Mais les responsables de Hong Kong pensent désormais avoir j’ai pris un virage et proposent de nouvelles incitations pour attirer les riches du monde, avec pour objectif d’attirer 200 family offices supplémentaires d’ici fin 2025. UBS prédit que Hong Kong pourrait dépasser la Suisse en tant que plus grande plaque tournante mondiale de la finance transfrontalière dès 2026.
Le nombre d’introductions en bourse de Hong Kong, bien que loin des sommets d’il y a quelques années seulement, montre également des signes de reprise alors que des entreprises chinoises comme fabricant d’électroménagers Midea lancer des annonces exceptionnelles dans la ville.
Les marchés financiers de Singapour, en comparaison, sont « une pure plaisanterie », déclare Devadas, le consultant. Singapour « n’est même pas dans la même situation que Hong Kong », même après que le marché boursier de cette dernière ait été battu à la suite de la pandémie. Au cours des trois premiers trimestres de l’année, Singapour n’a réalisé qu’une seule introduction en bourse ; Hong Kong en a attiré 45. Le gouvernement de Singapour a désormais mis en place un groupe de travail officiel pour s’attaquer au problème.
La Bourse de Hong Kong se redresse a aidé la ville dépasser Singapour en tant que première place financière d’Asie selon un classement du China Development Institute, un groupe de réflexion basé en Chine.
Pourtant, le gouvernement de Singapour n’est « pas préoccupé » par la concurrence potentielle de Hong Kong, dit Devadas. « Ils ne voient pas cela comme un jeu à somme nulle. »
« Ce qui est bon pour Hong Kong est bon pour Singapour », déclare Devadas, soulignant que les éléments qui soutiennent une économie saine de Hong Kong – comme une économie chinoise saine – profitent également à Singapour.
« Mais l’inverse n’est pas nécessairement vrai », dit-il.
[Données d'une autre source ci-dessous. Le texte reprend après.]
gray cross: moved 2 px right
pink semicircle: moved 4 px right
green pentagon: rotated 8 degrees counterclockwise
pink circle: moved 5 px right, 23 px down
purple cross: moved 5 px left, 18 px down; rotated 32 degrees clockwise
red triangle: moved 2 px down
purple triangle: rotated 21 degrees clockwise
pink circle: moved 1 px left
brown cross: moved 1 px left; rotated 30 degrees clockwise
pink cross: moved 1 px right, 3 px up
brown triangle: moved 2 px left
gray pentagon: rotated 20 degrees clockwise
Singapour peut accéder à d’autres régions beaucoup plus facilement que Hong Kong, sans le fardeau d’être lié à la Chine.
OCBC, pour sa part, ne choisit pas entre les deux. « Ce sont tous deux des centres financiers internationaux résilients et attrayants pour les investisseurs et les entreprises internationaux », écrit Wong à Fortune. Hong Kong est la clé des projets de la banque en Chine ; Singapour à son expansion ASEAN.
Pourtant, la géopolitique pourrait rendre la vie plus difficile à Singapour, même si Washington ne fait pas pression directement sur ce pays d’Asie du Sud-Est. La promesse de Trump d’imposer de larges droits de douane sur toutes les importations entrant aux États-Unis pourrait bouleverser le système commercial mondial, frappant une économie axée sur le commerce comme celle de Singapour.
Mais l’élection de Trump apporte aussi des opportunités. Une pression accrue sur la Chine encouragera davantage d’entreprises chinoises à investir en Asie du Sud-Est et offrira encore plus d’opportunités aux banques de Singapour, comme l’OCBC, de bénéficier de ces flux. « Avec l’arrivée d’une plus grande production chinoise (dans la région), cela doit profiter à une banque comme la nôtre », a déclaré Wong aux analystes lors de la conférence téléphonique sur les résultats de l’OCBC le 8 novembre, lorsque la banque a dévoilé des bénéfices nets records pour l’année jusqu’à présent.
« Tout le monde vient d’abord à Singapour pour créer une entreprise », a-t-elle déclaré.
Cet article paraît dans le Décembre 2024/janvier 2025 : Asie question de Fortune avec le titre « Changement de fortune ».